Холм переступил с ноги на ногу и неуклюже повернулся, заглядывая под локоть внутрь дома.

— Ентот-от? Жив… Пошто он вам сдался, барышни?

— Не нам, а монастырю. Мать Этарда и сестры имеют к нему чисто научный интерес.

— Послушай, приятель, — вмешалась я, — мы же не за так его просим, стангрева этого. Мы его покупаем, все чин-чином, как у порядочных людей. Два лира, уважаемый, — я вытащила и подбросила на ладони две монетки, — Два толстеньких золотых лира. Небось, в жизни не видел столько золота, М-м?

Охотник тяжело уставился на деньги. Засопел. Заросли на его лице снова пришли в движение.

— Два лира, сталбыть…

— Мало? Можем и поторговаться.

— Можем-то можем, — пробормотал он. Вдруг вскинул лапищу и ткнул пальцем прямо в Летту: — Врешь, девка. Не мать Этарда тебя прислала.

Летта вздрогнула.

— С чего бы мне врать? — отступила она, — Вот еще, и вовсе я не вру…

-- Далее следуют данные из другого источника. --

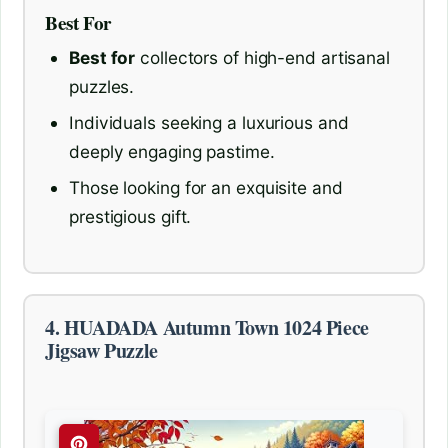
Best For
Best for
collectors of high-end artisanal
puzzles.
Individuals seeking a luxurious and
deeply engaging pastime.
Those looking for an exquisite and
prestigious gift.
4. HUADADA Autumn Town 1024 Piece
Jigsaw Puzzle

Но было видно, что она врет, а теперь попалась. Я решила спасти положение.

— Эй, охотник, не забывайся. С марантиной разговариваешь, не с бабой деревенской. Бери деньги и показывай, где стангрев.

— Ну, ежели ентот стал… трев… или как его там, мать настоятельнице надобен, дак пущай она сама сюды идет. Почем я знаю, что у вас на уме? Можа, чего удумали супротив ее воли.

— Ты нам не доверяешь? — ахнула Леттиса.

В черном можжевельнике отворилась пещера. Показались зубы. Это наверняка означало недобрую усмешку.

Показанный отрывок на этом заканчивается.